Nelson competing as a white belt

It has been eight years since the time I took my first Brazilian jiu-jitsu class. Deciding to train Brazilian jiu-jitsu, and sticking to it, has been one of the most fascinating and life-changing experiences of my life. My life would be radically different now if I never tied that white belt around my waist. Not only would I be lacking super sweet ninja moves, and not only would my circle of friends and career path be different, but I would never have met my wife. Eight years later I cannot imagine what my life would look like if I didn’t train.

I wasn’t much into sports growing up. I grew up in Chile and during my childhood the only sport that seemed available was soccer. I didn’t have much interest in soccer - my sister being picked before me during our neighborhood games may of have something to do with this.  My family moved to the United States in 2001, opening a world of possibilities.

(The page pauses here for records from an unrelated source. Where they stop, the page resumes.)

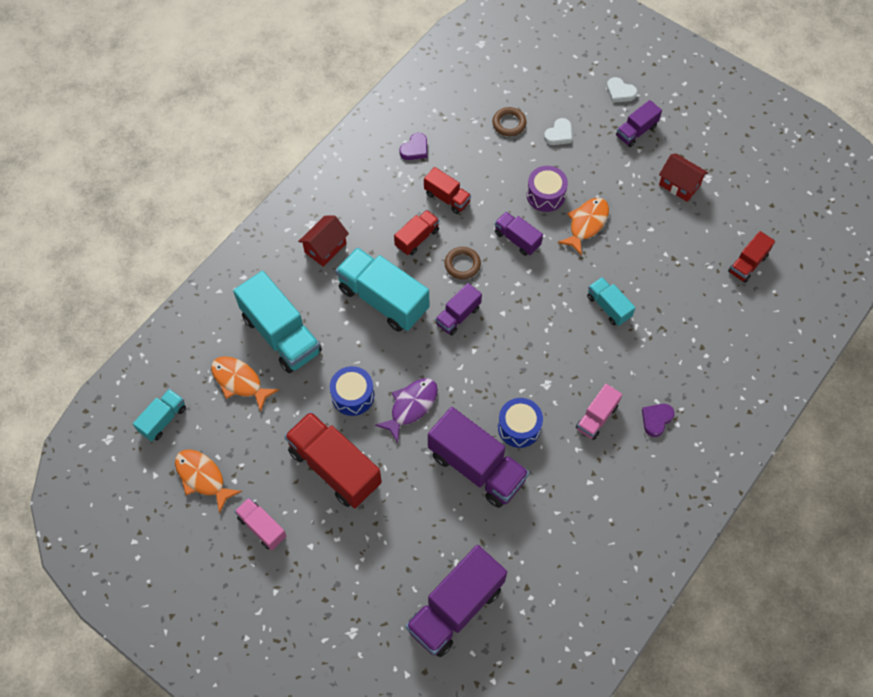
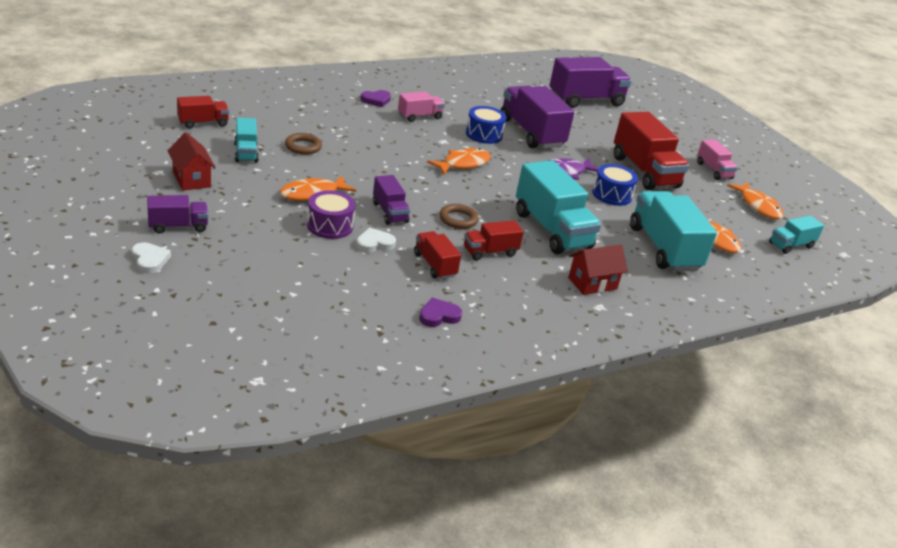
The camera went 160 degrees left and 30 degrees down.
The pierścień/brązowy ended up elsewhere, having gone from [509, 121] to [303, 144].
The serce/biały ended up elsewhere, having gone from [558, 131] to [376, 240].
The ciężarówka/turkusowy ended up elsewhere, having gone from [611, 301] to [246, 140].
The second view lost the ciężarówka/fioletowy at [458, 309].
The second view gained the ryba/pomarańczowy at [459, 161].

During high school I was part of the football, wrestling and track teams.  Once I graduated high school and decided not to pursue college wrestling, something was missing. I tried rugby, got into Olympic lifting, but nothing filled the gap that wrestling left. One day surfing the net I stumbled on footage of ADCC 2007, which had taken place in Trenton, New Jersey, about an hour from where I lived at the time. I was fascinated. I showed my friend Dave, one of my old wrestling teammates, and started talking about maybe trying that grappling thing out.

A few weeks went by and one Friday night I get a call from Dave at 1 AM.  He was getting out of work, and someone at work told him about a grappling tournament in NJ in about a month.  He gave me the website and the next day we signed up for Grapplers Quest. This was before ever taking a BJJ class.  After visiting a few schools we started training with Dave Ellis who taught BJJ out of the Cranford Judo club. We would train BJJ in the morning then supplement with a few judo classes at night.   After about 4 weeks of training we competed.  Dave won his division and I took third.

After that first tournament I was hooked. Other than injury lay offs I have trained just about every day, sometimes twice a day, for the last eight years. I am truly thankful for what BJJ has given me, and I am looking forward to more training, tournaments, camps and meeting more amazing people through the sport.